Meronymy preservation is measured at the retrieval/response boundary:

  • ContextEntityRecall — fraction of expected meronym entities present in retrieved context; the canonical signal.
  • Custom LLM-judge — wraps a rubric that asks “does the response correctly identify the parts of X?” and returns score + reason.
  • Knowledge-graph coverage — fraction of part-whole edges in the source ontology that are exercised by the eval set; surfaces blind spots.
  • Per-domain meronym recall — split the metric by document type or domain to see where chunking is breaking part-whole context.
  • Offline-vs-online delta — gap between offline meronym recall and live traffic recall; widening means production data has drifted.

Minimal Python:

from fi.evals import ContextEntityRecall

recall = ContextEntityRecall(
    expected_entities=["blade", "shaft", "casing"]
)
result = recall.evaluate(
    input="What components does the turbine include?",
    output=response,
    context=retrieved_chunks,
)
print(result.score)

Common Mistakes

  • Conflating meronymy with hyponymy. A car is a kind of vehicle (hyponym); a wheel is a part of a car (meronym). The retrieval strategies differ.
  • Evaluating only on one whole-to-part direction. Test both directions — given the part, recover the whole — to catch retrievers that only learned one side.
  • Chunking that splits a part-list across pages. The whole appears on page 3, the parts on page 4; meronymy is broken at the chunk boundary.
  • Treating WordNet as ground truth for a domain. Domain ontologies encode meronymy general-purpose lexicons miss; use the domain graph for evals.
  • Skipping meronym evals on model upgrades. A new base model can shift part-whole reasoning without changing aggregate accuracy.

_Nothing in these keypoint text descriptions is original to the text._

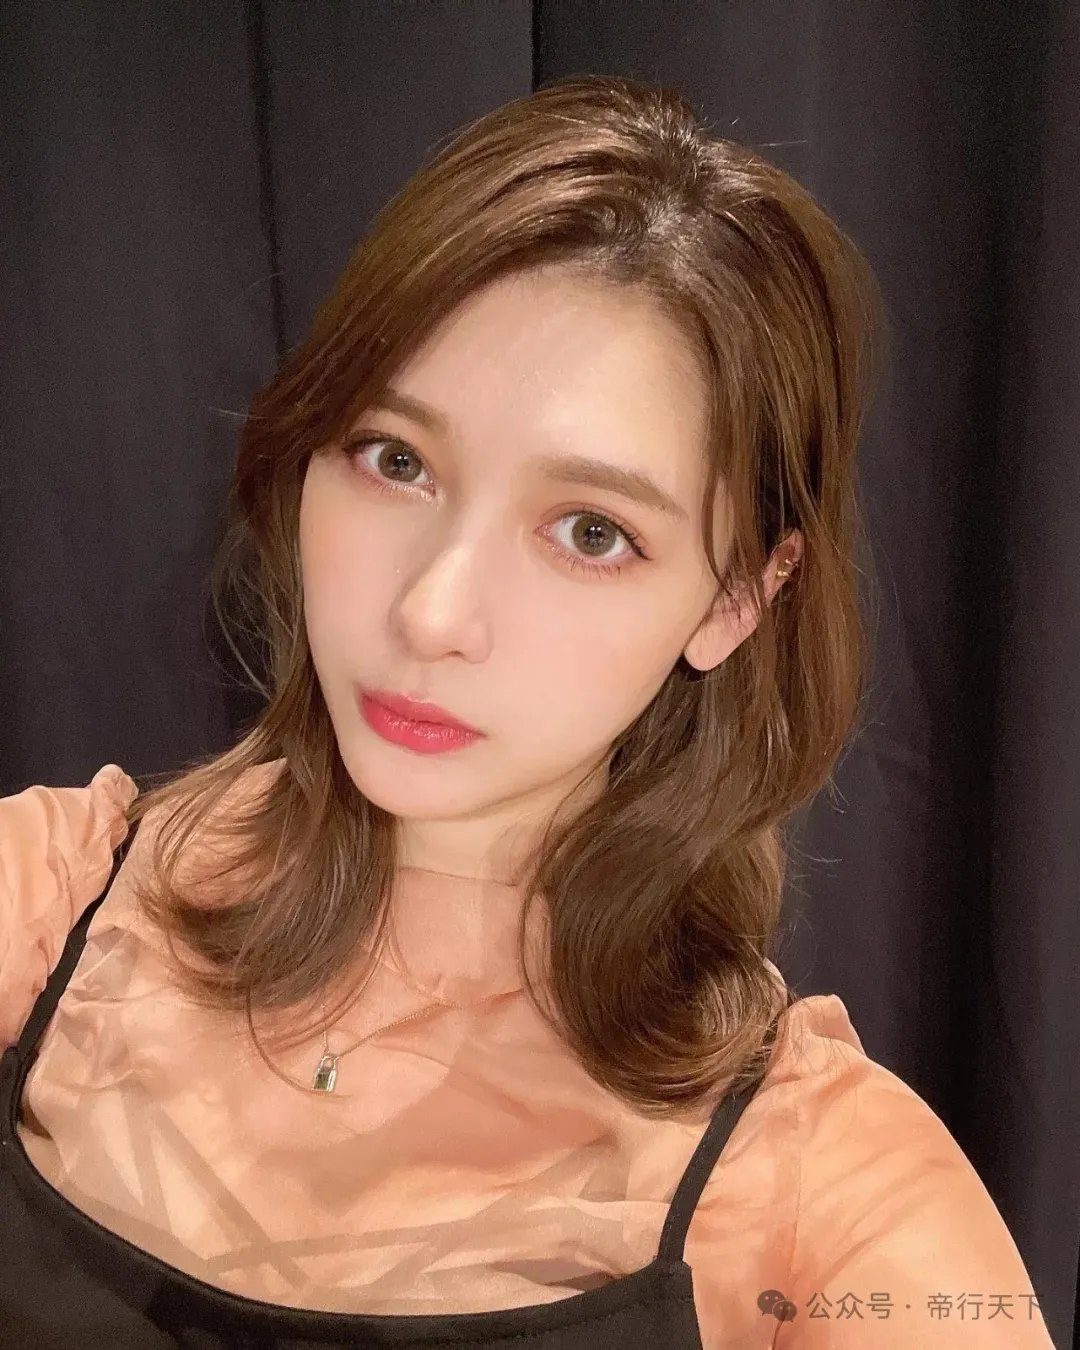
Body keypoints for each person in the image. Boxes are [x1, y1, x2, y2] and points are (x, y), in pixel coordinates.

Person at [0, 74, 1054, 1350]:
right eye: (396, 460)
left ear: (736, 600)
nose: (434, 611)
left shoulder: (823, 1195)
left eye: (590, 532)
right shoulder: (50, 901)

Frequently Asked Questions

What is a meronym?

A meronym is a word that names a part of a larger whole — for example, wheel is a meronym of car. The reverse direction, whole-to-part, is called a holonym.

How is a meronym different from a hyponym?

A hyponym names a more specific kind of something — sparrow is a hyponym of bird. A meronym names a part of something — feather is a meronym of bird. Hyponymy is is-a, meronymy is part-of.

How does FutureAGI handle meronymy?

FutureAGI does not store lexical relations directly, but `ContextEntityRecall` and custom evaluators can check whether a generated response preserves part-whole relationships from a knowledge graph or RAG context.